12h30 : escale en Chine. Jiang Jian Hua et Yang Baoyuan forment un duo. Elle, joue de l’erhu, lui, du luth chinois aussi appelé pipa. La salle Erik Borja, petite, presque comme un cocon, favorise la proximité avec l’univers des deux artistes. Tout le lyrisme des sons traditionnels chinois jaillit dès les premières cordes effleurées. La danse du serpent doré emprunte La route de la soie avant de rejoindre, entre autres, Le charme des montagnes du paradis et de se laisser emporter par La course de chevaux. Ils sont accompagnés d’une traductrice, pour échanger avec le public français et surtout parler de leur art, l’expliquer. Chacun s’intéresse, s’émerveille et rit même parfois. Dans ces quelques mètres carrés, la Chine se tient là, majestueuse. Que retenir ? Une poésie immuable de la musique traditionnelle chinoise. L’instant est magique.
17h15 : détour par l’Iran. Mahsa et Marjan Vahdat sont deux sœurs iraniennes à la voix d’or. Ne pouvant se produire librement dans leur pays d’origine, l’ayatollah Khomeini ayant décrété l’interdiction pour les femmes de chanter en solo en public (sauf s’il est exclusivement féminin), elles parcourent les routes d’Europe et déclament en chanson des poèmes persans classiques et contemporains. Leur interprétation est quasi religieuse, tant on ressent toute la spiritualité qui émane des textes.

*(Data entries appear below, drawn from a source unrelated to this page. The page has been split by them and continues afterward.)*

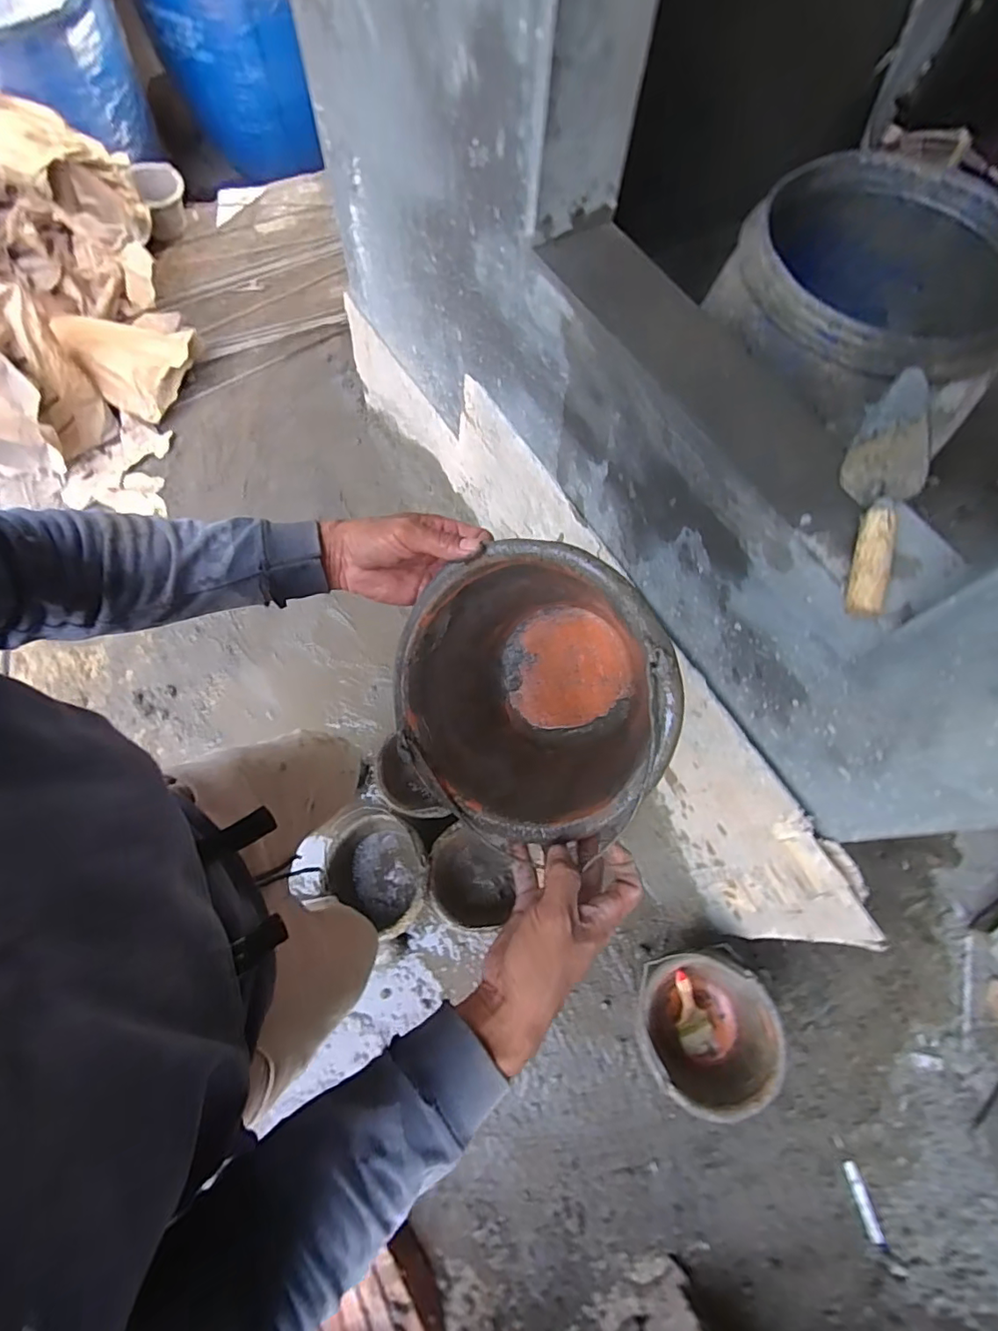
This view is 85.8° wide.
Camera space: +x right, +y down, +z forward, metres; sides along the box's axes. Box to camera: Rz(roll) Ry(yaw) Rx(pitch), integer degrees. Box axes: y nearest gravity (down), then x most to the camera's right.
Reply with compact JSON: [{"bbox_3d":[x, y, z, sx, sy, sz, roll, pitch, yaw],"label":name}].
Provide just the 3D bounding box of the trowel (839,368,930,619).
[{"bbox_3d":[0.423,-0.192,0.592,0.086,0.061,0.307,26,70,7],"label":"trowel"}]

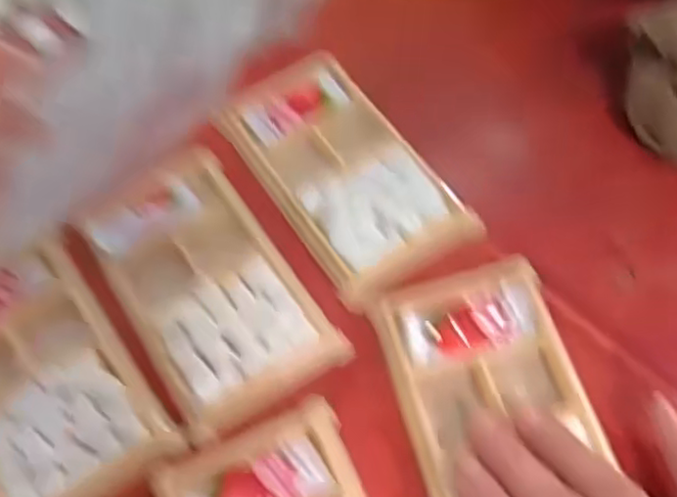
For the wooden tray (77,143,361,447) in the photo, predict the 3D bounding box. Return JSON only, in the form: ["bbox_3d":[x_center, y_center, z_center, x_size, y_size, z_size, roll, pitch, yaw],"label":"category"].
[{"bbox_3d":[-0.065,0.015,0.324,0.077,0.011,0.135,-28,63,-14],"label":"wooden tray"}]

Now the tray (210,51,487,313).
[{"bbox_3d":[0.000,-0.043,0.350,0.076,0.008,0.141,-32,63,-15],"label":"tray"}]

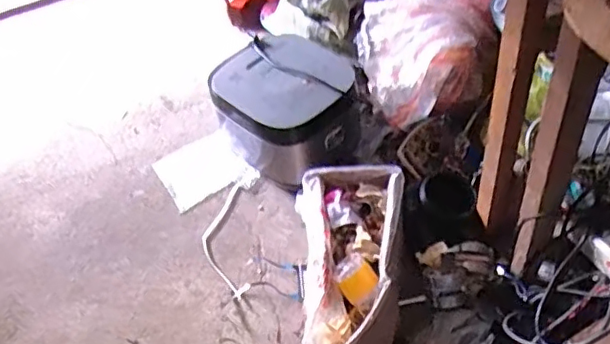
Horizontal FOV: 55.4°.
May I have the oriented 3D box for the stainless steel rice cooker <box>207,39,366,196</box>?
[{"bbox_3d":[-0.023,-0.129,1.343,0.270,0.253,0.308,-36,54,-19],"label":"stainless steel rice cooker"}]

Leur interprétation est quasi religieuse, tant on ressent toute la spiritualité qui émane des textes
L’orchestre andalou d’Ashkelon assoit cette ambiance grâce au jeu d’instruments traditionnels persans comme le setâr, le daf ou le kamânche. Bien au-delà du mélodieux, leurs voix s’accordent de façon envoûtante, cristalline. L’Orient, ses parfums, sa chaleur sont à portée en fermant les yeux. Ces deux femmes incarnent une histoire, vivent d’aventures musicales et de courage, telle une forme de résistance harmonique.

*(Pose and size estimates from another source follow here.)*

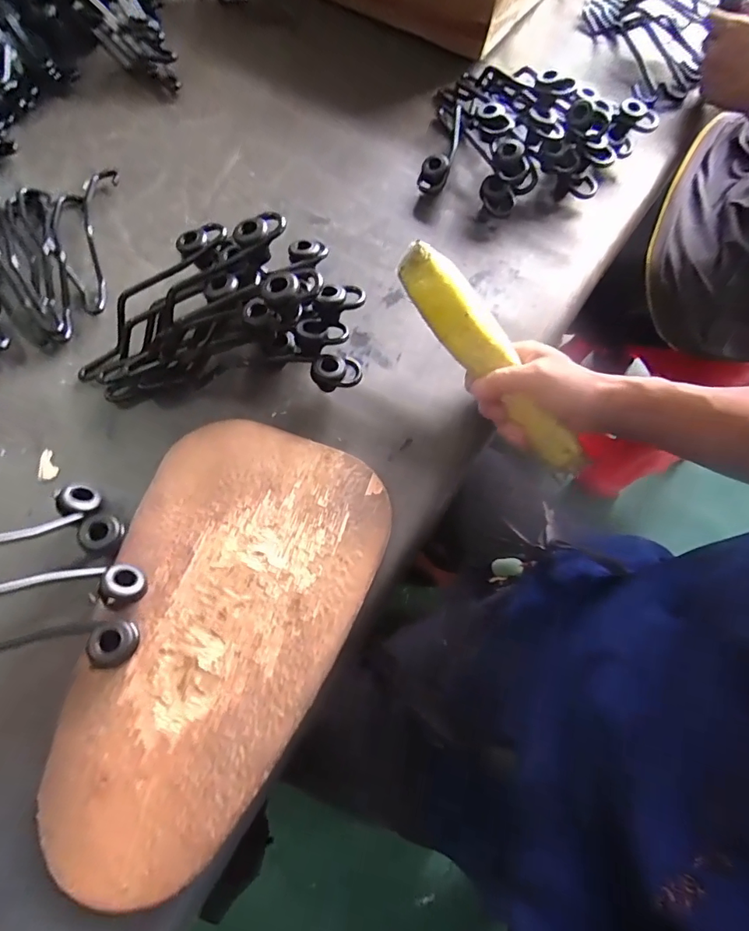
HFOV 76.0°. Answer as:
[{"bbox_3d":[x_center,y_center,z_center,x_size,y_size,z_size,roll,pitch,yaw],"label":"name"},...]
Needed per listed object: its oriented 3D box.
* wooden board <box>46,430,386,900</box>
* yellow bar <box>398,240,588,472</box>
[{"bbox_3d":[-0.126,0.130,0.388,0.201,0.021,0.343,19,68,6],"label":"wooden board"},{"bbox_3d":[0.108,-0.096,0.438,0.041,0.030,0.244,-40,93,-17],"label":"yellow bar"}]

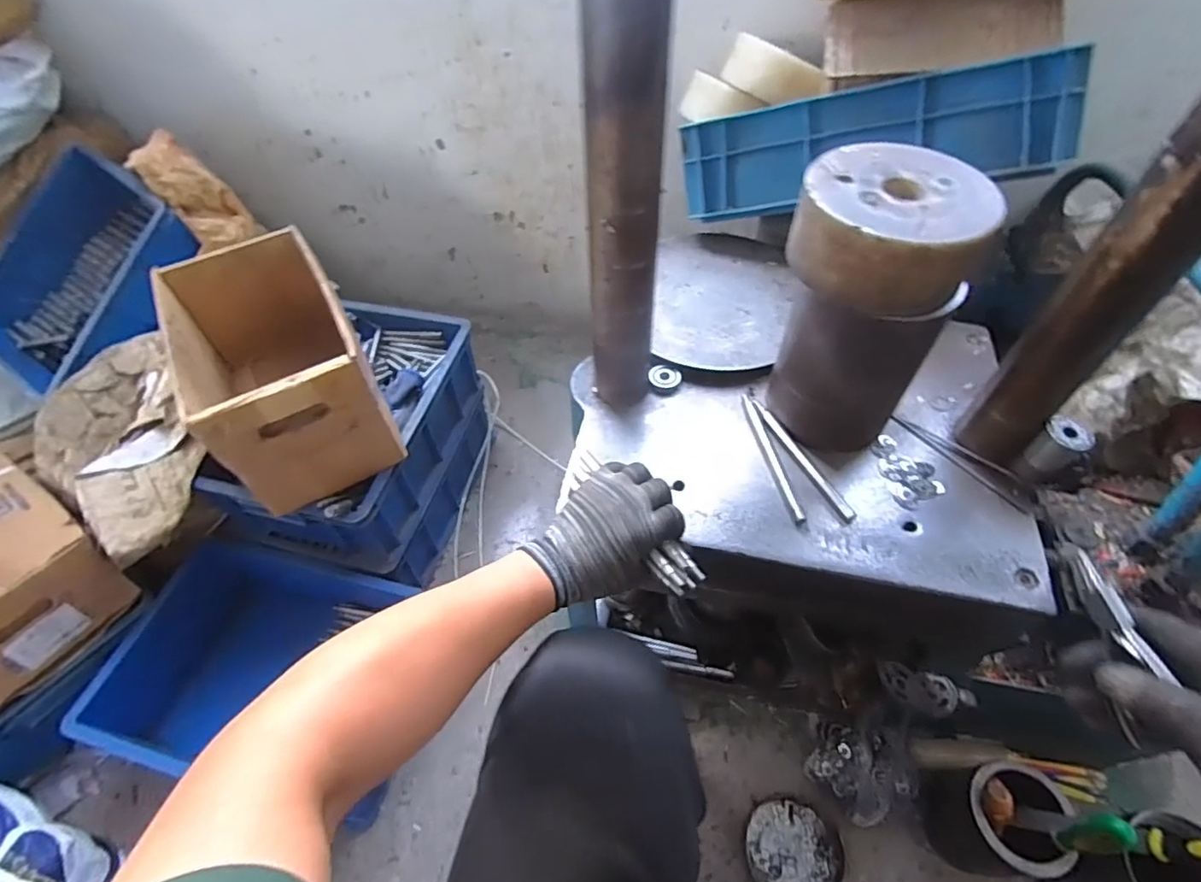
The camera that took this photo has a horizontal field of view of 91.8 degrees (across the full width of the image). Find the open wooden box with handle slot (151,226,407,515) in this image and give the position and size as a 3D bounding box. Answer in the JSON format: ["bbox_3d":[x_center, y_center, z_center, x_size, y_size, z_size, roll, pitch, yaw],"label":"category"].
[{"bbox_3d":[-0.430,-0.102,0.794,0.196,0.192,0.310,-25,56,-17],"label":"open wooden box with handle slot"}]

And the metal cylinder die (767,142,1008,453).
[{"bbox_3d":[0.243,-0.120,0.559,0.146,0.252,0.141,27,58,21],"label":"metal cylinder die"}]

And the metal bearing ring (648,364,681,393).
[{"bbox_3d":[0.075,-0.073,0.677,0.037,0.010,0.034,17,55,14],"label":"metal bearing ring"}]

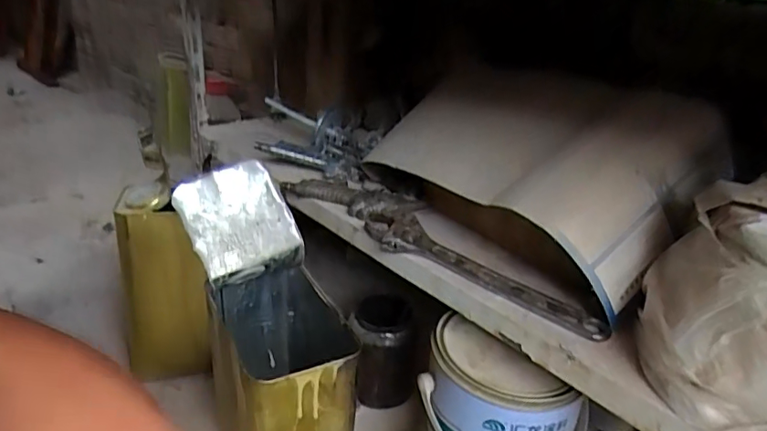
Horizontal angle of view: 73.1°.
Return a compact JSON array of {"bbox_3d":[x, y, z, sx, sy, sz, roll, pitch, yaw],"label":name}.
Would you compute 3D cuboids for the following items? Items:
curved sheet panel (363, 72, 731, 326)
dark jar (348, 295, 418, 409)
[{"bbox_3d":[0.171,-0.063,0.645,0.237,0.130,0.402,-39,36,-17],"label":"curved sheet panel"},{"bbox_3d":[0.002,0.196,0.755,0.082,0.131,0.099,2,28,-6],"label":"dark jar"}]

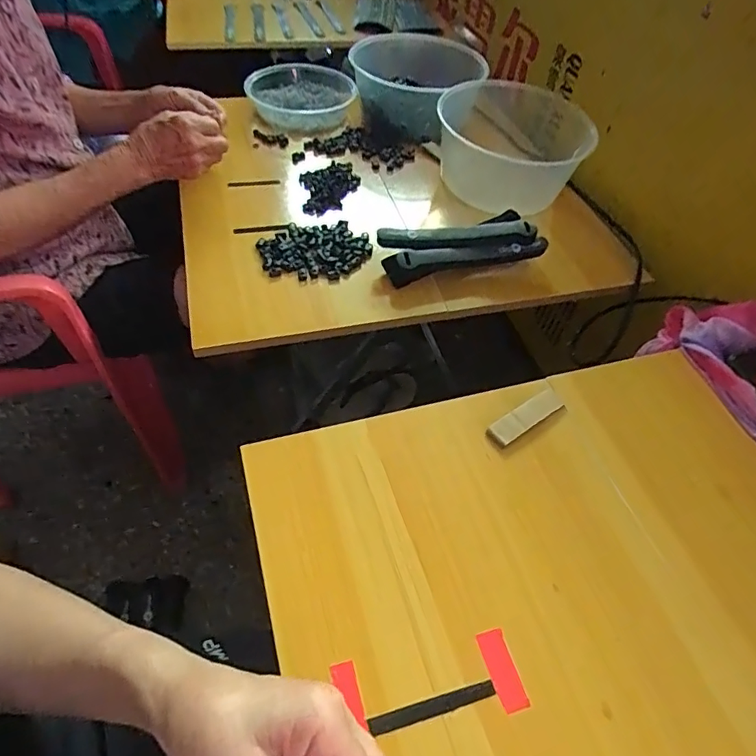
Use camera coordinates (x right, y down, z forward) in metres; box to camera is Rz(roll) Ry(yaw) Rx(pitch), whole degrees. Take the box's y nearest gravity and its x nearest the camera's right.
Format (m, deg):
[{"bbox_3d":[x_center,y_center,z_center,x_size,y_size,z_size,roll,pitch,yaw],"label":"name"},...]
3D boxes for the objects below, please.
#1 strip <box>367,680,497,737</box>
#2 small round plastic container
[{"bbox_3d":[0.036,0.211,0.332,0.082,0.005,0.010,-10,53,-12],"label":"strip"},{"bbox_3d":[-0.132,-0.486,0.920,0.183,0.057,0.197,-12,54,-14],"label":"small round plastic container"}]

18h : atterrissage au Japon. Eitetsu Hayashi est considéré comme le plus grand spécialiste du taïko, dont la traduction littérale en japonais est tambour. Une vraie force de la nature s’installe sur scène. Les instruments sont imposants. Le silence de la salle fait écho au déferlement de battements saccadés. Des chants s’élèvent couplés de cris. L’exigence japonaise s’impose. Les tableaux s’enchaînent dans une chorégraphie virile savamment orchestrée. Le rythme du Eitetsu Hayashi Ensemble est à la fois discipliné et visuel. Pas le moindre répit. L’endurance et la technique marquent les esprits. La performance est millimétrée dans les moindres détails, jusque dans les dernières minutes. Quel beau final de cette Folle Journée que celui-ci.

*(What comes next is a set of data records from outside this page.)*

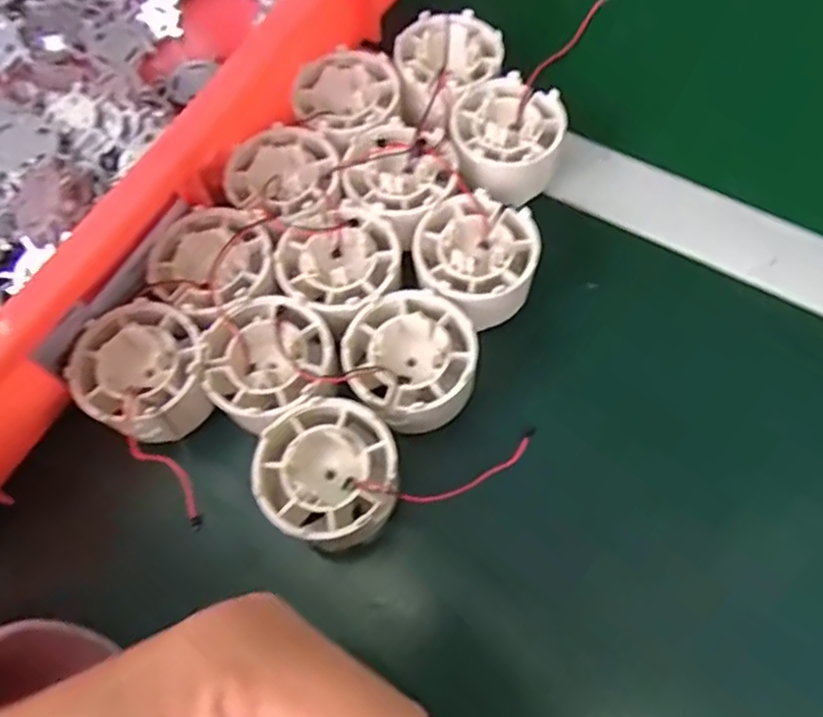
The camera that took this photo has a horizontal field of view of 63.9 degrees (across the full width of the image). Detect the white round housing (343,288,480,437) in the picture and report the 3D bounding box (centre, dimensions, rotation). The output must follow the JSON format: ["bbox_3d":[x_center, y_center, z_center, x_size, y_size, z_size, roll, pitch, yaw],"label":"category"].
[{"bbox_3d":[-0.001,0.001,0.269,0.051,0.032,0.051,-1,67,3],"label":"white round housing"}]

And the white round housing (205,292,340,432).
[{"bbox_3d":[-0.057,0.003,0.272,0.050,0.031,0.050,-1,67,3],"label":"white round housing"}]

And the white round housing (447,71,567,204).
[{"bbox_3d":[0.045,-0.105,0.316,0.051,0.032,0.055,-1,67,3],"label":"white round housing"}]

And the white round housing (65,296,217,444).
[{"bbox_3d":[-0.109,0.007,0.273,0.050,0.031,0.053,-1,67,3],"label":"white round housing"}]

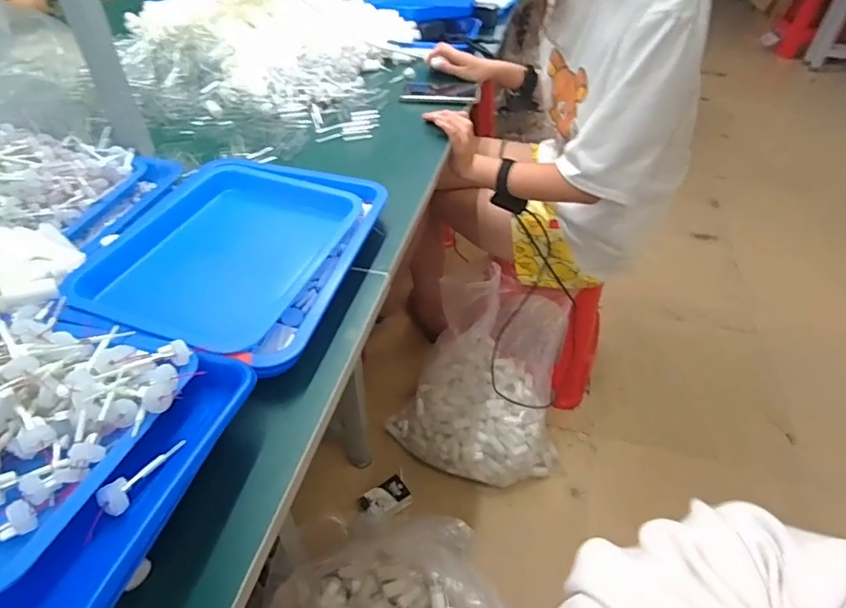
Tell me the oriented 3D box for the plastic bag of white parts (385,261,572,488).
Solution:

William Cowper, poète britannique, disait : « La variété est la véritable épice de la vie qui lui donne toute sa saveur » et Oscar Wilde de surenchérir « Les folies sont les seules choses que l’on ne regrette jamais » ; à croire que René Martin a eu les mêmes inspirations lorsqu’il y a 22 ans, il tentait le pari fou de nous faire aimer sa Folle Journée. Aussi, merci à lui pour cette audace ! Prenez date dès à présent pour l’édition 2017, qui sera, elle, une invitation à la danse.